Dr Jonathan Waldern is standing in a meeting room in Silicon Valley, wearing a lab coat and grinning from ear to ear. “There will be people crying in this, people falling in love, people falling over. For all sorts of reasons, this strikes at the core of being a human being. It’s so compelling … this is as big an opportunity as the internet.”
He’s talking about virtual reality (VR), the immersive systems that cover your eyes (and ideally ears) and fool your brain into thinking you’re somewhere, or even someone, else. Waldern, 54, is a veteran of the business: in the 90s, his company Virtuality was a pioneer in commercial VR, offering an arcade game experience in which a bulky headset transformed the room into a prehistoric scene in which pterodactyls swooped over and around you, and you tried to shoot them with your gun.

- **Directions**
From the passage on virtual reality, list everything Waldern says people will be doing in it.

- **Data shown**
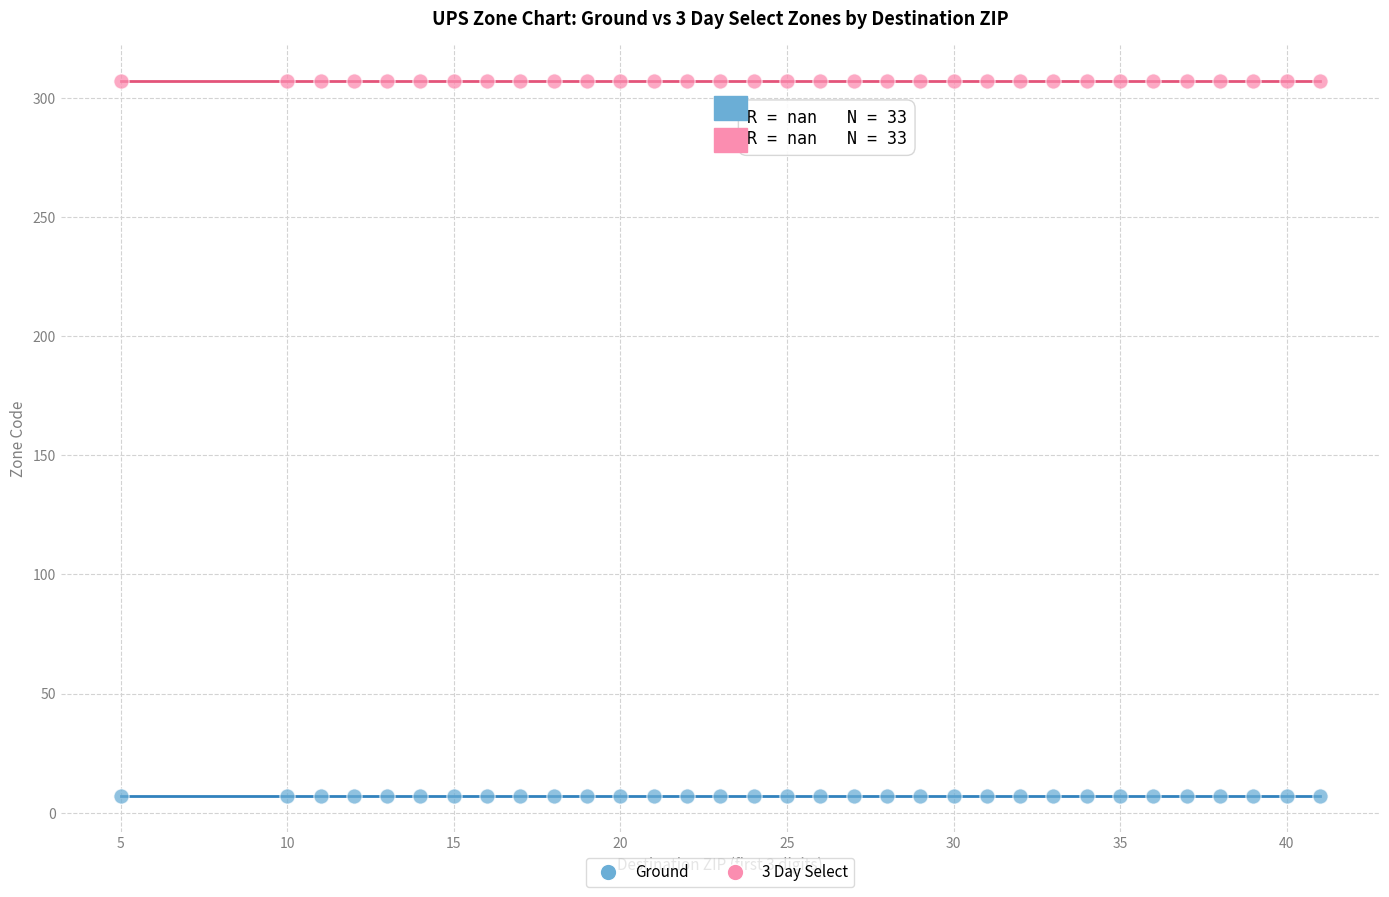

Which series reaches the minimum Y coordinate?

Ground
--
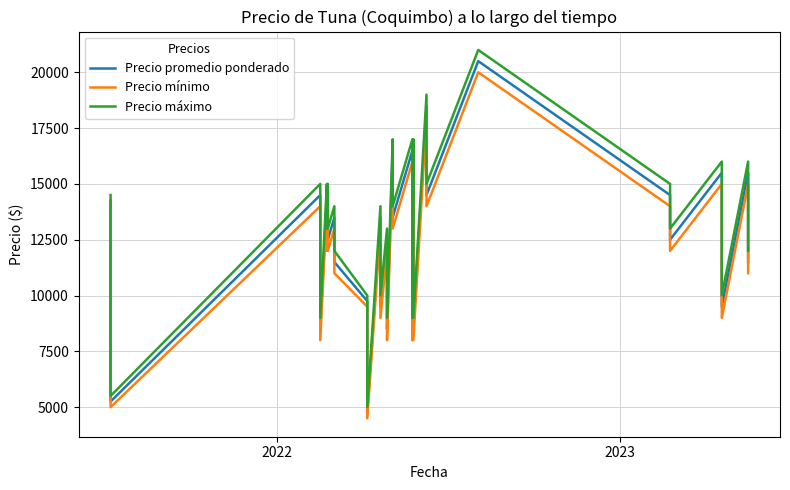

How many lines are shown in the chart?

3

- **Solution**
- Crying
- Falling in love
- Falling over